And they lived happily ever after…
The extraordinary and annual general meeting of Hellenic Bank’s shareholders, which is to take place on Wednesday, is expected to be the beginning of the end of the Bank’s behind the scenes board moves following last March’s capital increase. The outcome of the meeting will determine, to a wide extent, whether there will be administrative peace at the bank over the coming years.
Both major and minor shareholders will be asked to vote first at an extraordinary general meeting on new amendments to the constitution that primarily concern the appointment of temporary directors and then, at the ordinary general meeting, those whom they consider to be most suitable for the 11 non-executive positions of the Board of Directors.
Bank CEO Ioannis Matsis and CFO Lars Kramer, who are seeking seats on the Board of Directors, are considered to be already elected since they only need to get more positive than negative votes irrespective of whether other candidates get more positive votes.
Beyond that, the remaining 11 positions are contested by both current directors and new candidates. Of the current non-executives, eight are seeking re-election, five of whom are considered independent. They are Stephen John Albutt, Demetrios Efstathiou, Irena Georgiadou, Evripides Polycarpou and Andrew Charles Wynn. Non-independent non-executives seeking re-election are: David Wallen Bonanno (Third Point), Marianna Pantelidou Neophytou (Wargaming) and Kristopher Richard Kraus (Pimco).
In addition, eight new persons are seeking non-executive positions, of which seven are independent. They are Zion Bahloul, John Charles Crystal, Marco Comastri, Ioannis Georgoulas, Kyriaki Pylia, Michalis Spanos and Christos Themistocleous. Marios Maratheftis has been nominated as non-independent (Demetra Investment).
The bank’s constitution stipulates that half of the board members, plus one, should be independent. If eventually the board of directors appoints the maximum number of directors, that is 13, then seven of them should be independent.
Informed sources said that in theory, and if there is a gentlemen’s agreement among the bank’s big shareholders, six of the positions will be filled by the two executives and those non-independents representing each major shareholder, namely David Wallen Bonanno (Third Point), Marianna Pantelidou Neofytou (Wargaming), Kristopher Richard Kraus (Pimco) and Marios Maratheftis (Demetra Investment).
The independent directors’ battle and the role of temporary ones
The remaining seven seats on the board will be filled by current directors and new independent candidates, with indications that the majority of seats will be taken by new nominees, even though nothing can be certain.
However, the fact that minutes only before the ordinary general meeting, an extraordinary one will take place to regulate the appointment of temporary directors indicates that the Bank is getting ready for significant changes in the setup of the board of directors. Temporary directors will essentially be selected from current ones who will not be re-elected to fill the positions of newly-elected ones till they get the required approvals from the competent supervisory authorities.

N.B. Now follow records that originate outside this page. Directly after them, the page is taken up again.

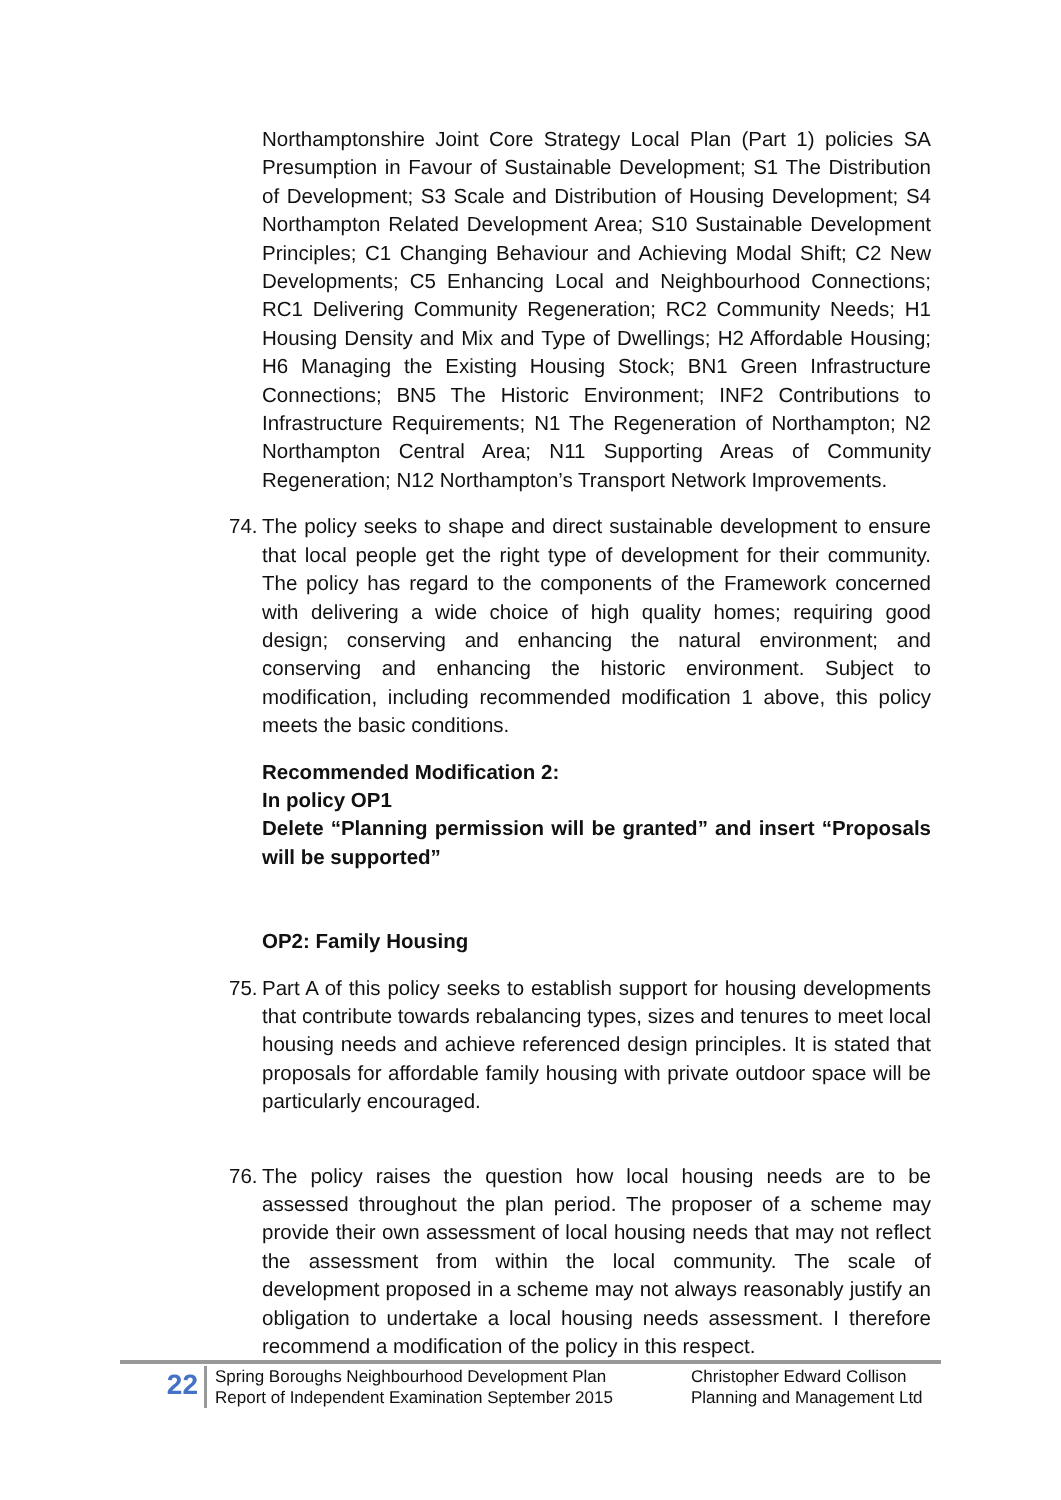Northamptonshire Joint Core Strategy Local Plan (Part 1) policies SA Presumption in Favour of Sustainable Development; S1 The Distribution of Development; S3 Scale and Distribution of Housing Development; S4 Northampton Related Development Area; S10 Sustainable Development Principles; C1 Changing Behaviour and Achieving Modal Shift; C2 New Developments; C5 Enhancing Local and Neighbourhood Connections; RC1 Delivering Community Regeneration; RC2 Community Needs; H1 Housing Density and Mix and Type of Dwellings; H2 Affordable Housing; H6 Managing the Existing Housing Stock; BN1 Green Infrastructure Connections; BN5 The Historic Environment; INF2 Contributions to Infrastructure Requirements; N1 The Regeneration of Northampton; N2 Northampton Central Area; N11 Supporting Areas of Community Regeneration; N12 Northampton’s Transport Network Improvements.
74.
The policy seeks to shape and direct sustainable development to ensure that local people get the right type of development for their community. The policy has regard to the components of the Framework concerned with delivering a wide choice of high quality homes; requiring good design; conserving and enhancing the natural environment; and conserving and enhancing the historic environment. Subject to modification, including recommended modification 1 above, this policy meets the basic conditions.
Recommended Modification 2:
In policy OP1
Delete “Planning permission will be granted” and insert “Proposals will be supported”
OP2: Family Housing
75.
Part A of this policy seeks to establish support for housing developments that contribute towards rebalancing types, sizes and tenures to meet local housing needs and achieve referenced design principles. It is stated that proposals for affordable family housing with private outdoor space will be particularly encouraged.
76.
The policy raises the question how local housing needs are to be assessed throughout the plan period. The proposer of a scheme may provide their own assessment of local housing needs that may not reflect the assessment from within the local community. The scale of development proposed in a scheme may not always reasonably justify an obligation to undertake a local housing needs assessment. I therefore recommend a modification of the policy in this respect.
22
Spring Boroughs Neighbourhood Development Plan
Report of Independent Examination September 2015
Christopher Edward Collison
Planning and Management Ltd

Resolutions to be approved by the shareholders at the extraordinary general meeting before the scheduled one stipulate that first to be nominated as temporary directors will be those candidates who received most of the votes following the 13 newly-elected board members. If the runner ups do not accept temporary seats, the Board is entitled to ask independent members who had been on the Board but did not seek re-election to take part under the status of temporary directors.
Who will preside over?
An issue to arise the day after the general meeting is who will take the post of chairman of the Board of Directors since current President Youssef A. Nasr is not seeking re-election. The chairman of the board should be independent.